9. The method according to claim 3, comprising a step of detecting points in the intermediate skeleton that belongs to equipment that do not contribute to flow propagation using at least one detection algorithm and using connectivity rules between equipment.

10. The method according to claim 3, wherein the skeleton is built through the point cloud from the intermediate skeleton.

11. The method according to claim 1, wherein at least one text sequence is automatically associated with at least one symbol according to a first predefined configuration based on a parameter of a minimal distance separating said at least one symbol from said at least one text sequence.

12. The method according to claim 1 wherein at least one text sequence is automatically associated with one symbol according to a second predefined configuration based on a parameter of position of the text sequence relative to said symbol.

13. The method according to claim 1, any of the previous claims wherein the first image processing function is an optical character recognition function and wherein the second image processing function allows identifying parts of the first digital map that match at least one template.

14. The method according to claim 1, wherein the second learning function comprises a convolutional neural network trained by a supervised method and wherein the second digital map is automatically segmented into partitions using said second learning function.

15. The method according to claim 1, wherein a value of similarity between the first connectivity graph and the second connectivity graph is automatically measured using a method implementing graph edit distance.

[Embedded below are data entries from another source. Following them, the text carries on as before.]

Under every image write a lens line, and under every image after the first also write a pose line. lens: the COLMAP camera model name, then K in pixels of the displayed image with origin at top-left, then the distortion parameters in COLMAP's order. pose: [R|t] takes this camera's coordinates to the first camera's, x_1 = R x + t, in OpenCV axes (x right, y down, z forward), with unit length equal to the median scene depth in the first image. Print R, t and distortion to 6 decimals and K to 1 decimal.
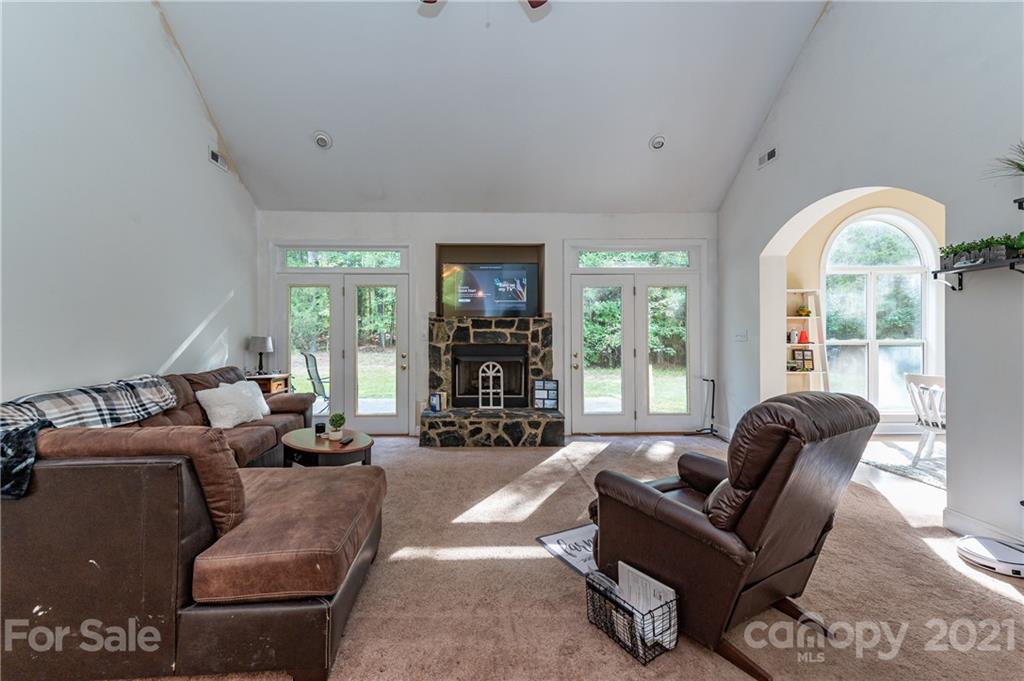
lens RADIAL K [[415.2, 0, 488.7], [0, 415.2, 336.2], [0, 0, 1]] dist [0.017051, -0.000198]
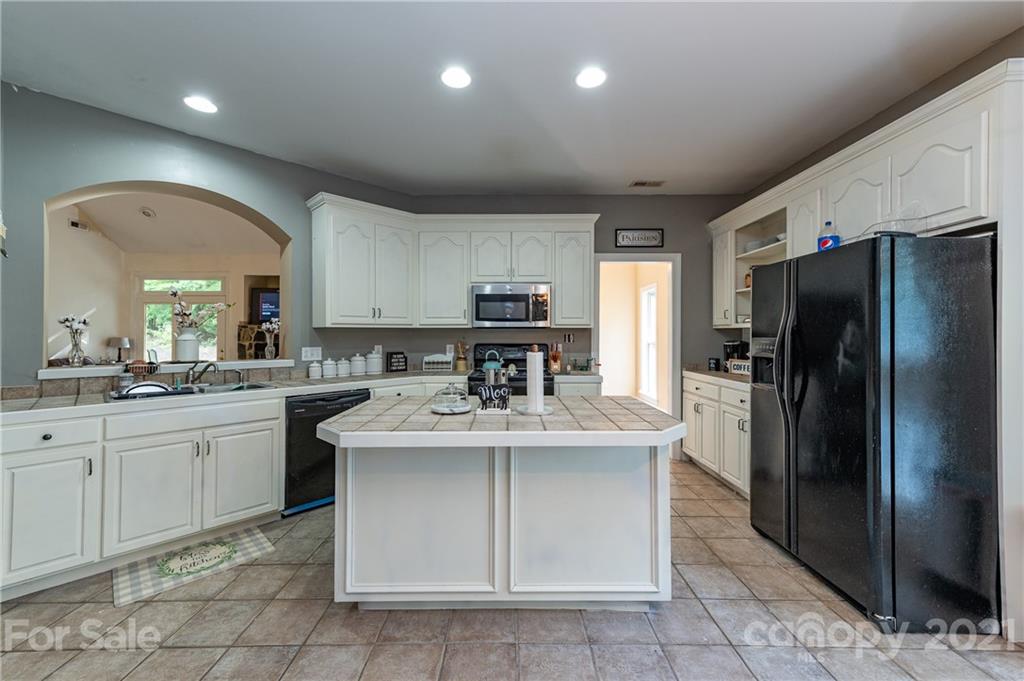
lens RADIAL K [[408.0, 0, 509.6], [0, 408.0, 333.8], [0, 0, 1]] dist [0.020527, 0.000019]
pose [[0.999828, 0.002868, -0.018302, 0.858120], [-0.003007, 0.999967, -0.007570, -0.004821], [0.018280, 0.007623, 0.999804, -0.461325]]
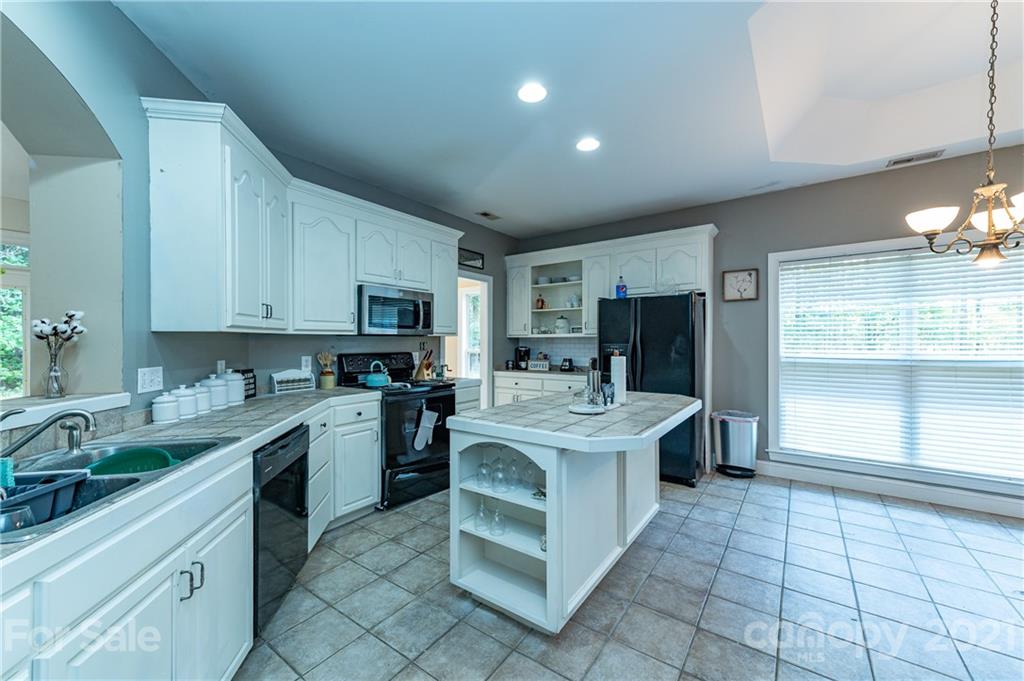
lens RADIAL K [[404.1, 0, 506.8], [0, 404.1, 342.3], [0, 0, 1]] dist [0.015038, -0.000226]
pose [[0.602110, 0.000366, 0.798413, 0.410593], [0.005299, 0.999976, -0.004455, -0.006036], [-0.798396, 0.006913, 0.602094, -0.266541]]
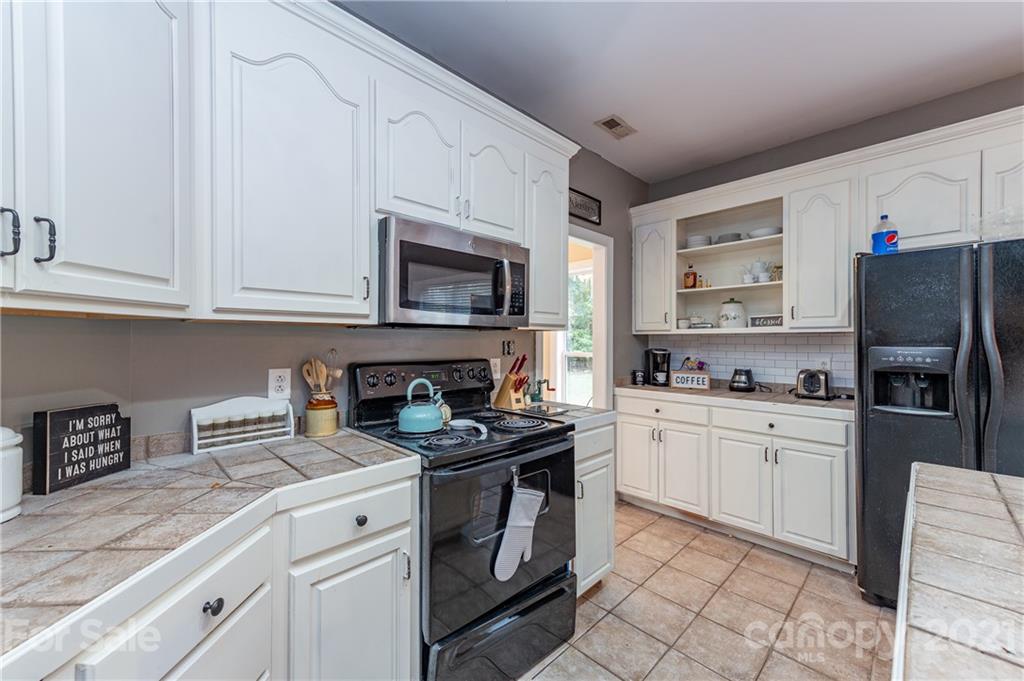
lens RADIAL K [[402.2, 0, 515.9], [0, 402.2, 341.0], [0, 0, 1]] dist [0.020977, -0.003915]
pose [[0.721196, 0.004286, 0.692717, 0.641045], [0.000558, 0.999977, -0.006768, -0.007682], [-0.692730, 0.005268, 0.721177, 0.013769]]
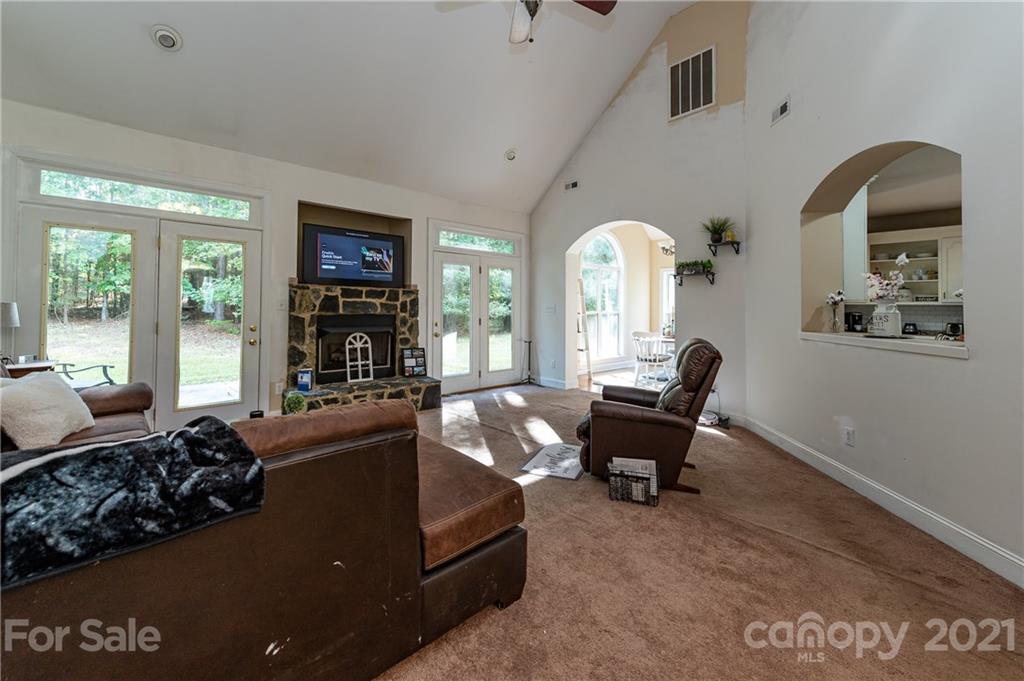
lens RADIAL K [[414.1, 0, 516.0], [0, 414.1, 301.7], [0, 0, 1]] dist [0.016276, -0.000197]
pose [[0.759778, 0.019642, 0.649886, -0.349022], [-0.010904, 0.999788, -0.017470, 0.002313], [-0.650092, 0.006187, 0.759831, 0.031019]]
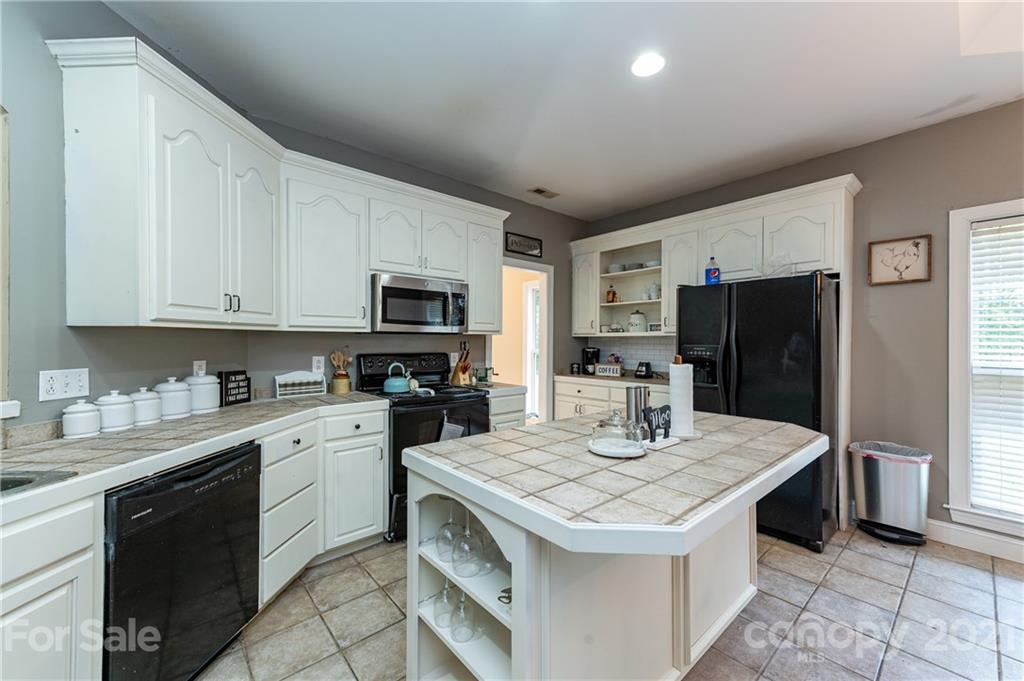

16. A system for automatically generating an augmented digital mapping of a facility comprising a device for receiving a first digital map representing a diagram of the facility, said first digital map comprising a set of symbols representing equipments of the facility and a set of graphical connections being connected by one end to at least one symbol, and for receiving a second digital map comprising a point cloud representing at least one 3D object of the facility and said system comprising at least one memory for storing data, a user interface and at least one calculator configured for:

detecting at least one symbol on the first digital map and using said at least one symbol as an input of a first learning function in order to classify said at least one symbol in a classifier;

detecting at least one text sequence proximate to the at least one symbol detected on the first digital map using a first image processing function;

detecting at least one graphical connection connected by one end to at least one detected symbols on the first digital map using a second image processing function;

associating each symbol with at least one detected text sequence and with at least one detected graphical connection when said connection exists;

generating a first data file storing the classified symbols, their associated text sequences and their associated graphical connections;

generating a first connectivity graph based on the data stored in the first data file;

segmenting the second digital map into partitions, each partition representing at least one part of at least one 3D object;

performing a step of semantic identification on the second digital map to detect classes of the partitions using a second learning function and associating each partition to a detected class using said second learning function;

building connections between at least two 3D objects according to a criterion of proximity between said at least two 3D objects;

generating a second connectivity graph comprising all the partitions their connectivity;

associating each symbol identified on the first digital map to at least one partition obtained by segmenting the second digital map, and

automatically generating an augmented digital mapping of the facility by using a function of graph alignment to align the first connectivity graph and the second connectivity graph.

17. A non-transitory computer readable medium comprising instructions which, when the instructions are executed by a computer, cause the computer to carry out any of the steps of the method according to claim 1.

18. A web platform configured to display the augmented digital mapping automatically generated according to the method of claim 1.